Anybody watch the show on the outdoor life network this morning filmed in Texas at the y-o ranch. The guys were hunting whitetails, all day long, stalking the same herd. Shooting with a pistol, wearing blue jeans, jeanjacket, cowboy hat. Finally, it was "getting close to nitefall, we better hurry." They practically run towards the herd, get within about 25 feet of a couple does(in blue jeans) and shoot the nice 4x4. After the shot, they are showing the guy who shot the deer, happy as can be, yelling, screaming, you know how they do it TV style, well anyway, theres a deer standing in the foreground about 30 yards from them doing nothing. What a joke, must have been hunting the enclosed "back 40." Why on earth would anybody WANT to watch that to learn a little somethin?? I found it more humorous than anything else.....wish i could have recorded it.. :roll:


----------



## dakotashooter2 (Oct 31, 2003)

They get that way when you're feeding them year round.


----------



## goldhunter470 (Feb 25, 2005)

Might as well watch cow hunting. I wouldn't put it past them to put that on.


----------



## Bobm (Aug 26, 2003)

Reminds me of the time a friend went Quail "hunting" on a preserve down here in Georgia, he stepped on a fire ant mound and started beating his leg with his hat to knock them off. Next thing he knows the quail have all run out of the brush and are standing in front of him looking up.

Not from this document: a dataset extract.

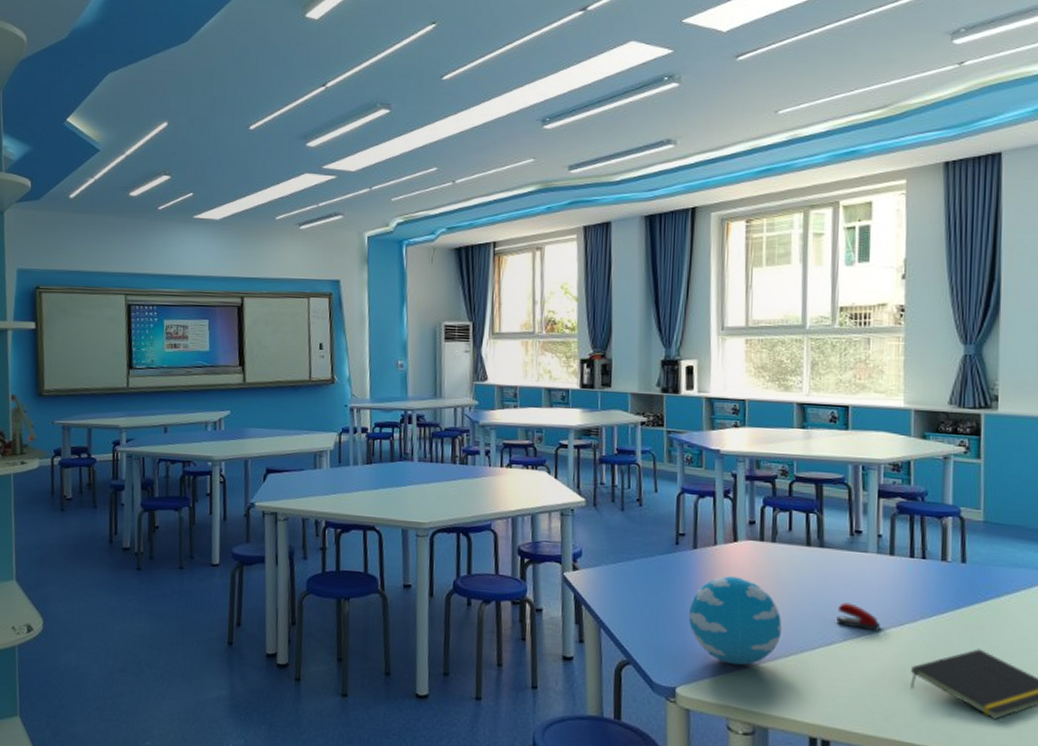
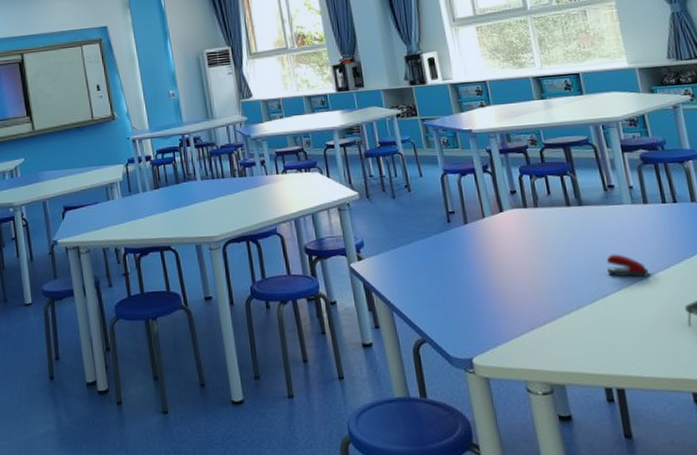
decorative ball: present [688,576,781,666] -> none [470,244,560,329]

Turned out that the old black guy that took care of the quail pens would beat his hat on his leg when he fed the quail. :roll: 
My friend said he just coun't shoot any after that happened :lol:


----------



## Shooter (Sep 21, 2004)

the deer are actually on a 20 ft. leash tied to a fence post....i've seen it, i'd know :lol:


----------



## texassniper (Oct 16, 2005)

I went to The YO ranch this summer for an advneture camp seeing that i am only 15 years old. I was Hunting BlackBuck's as my trophy. I sat in a stand one evening and saw over 60 does and probly 10-12 bucks all withing 50 yards of me. Then after I shot a Blackbuck doe that came out into the clearing all of the deer just stayed within a hundred yards or so of the feeder I could have popped em off all day long if i could have just put the feeder on all out!!

MATTHEW


----------



## Duckslayer100 (Apr 7, 2004)

I was watching Ted Nugent yesterday cus we were hunting this morning and I needed somthing curb my appetite for hunting. Anywho, he went to the YO ranch. Alls I gotta say is those were some decrepid looking deer. Now I know that they're down in Texas where its hot and the deer don't need all the fat that they have up here, but I saw ribs stickin out and pelvis bones, etc. Sure it had a big rack, but anything looks big on a 90 lb deer. Of course I can't criticize somthing I really don't understand. They have their hunting and we have ours. But when you have to feed deer to get a shot, I dunno, that's gettin pretty weak.


----------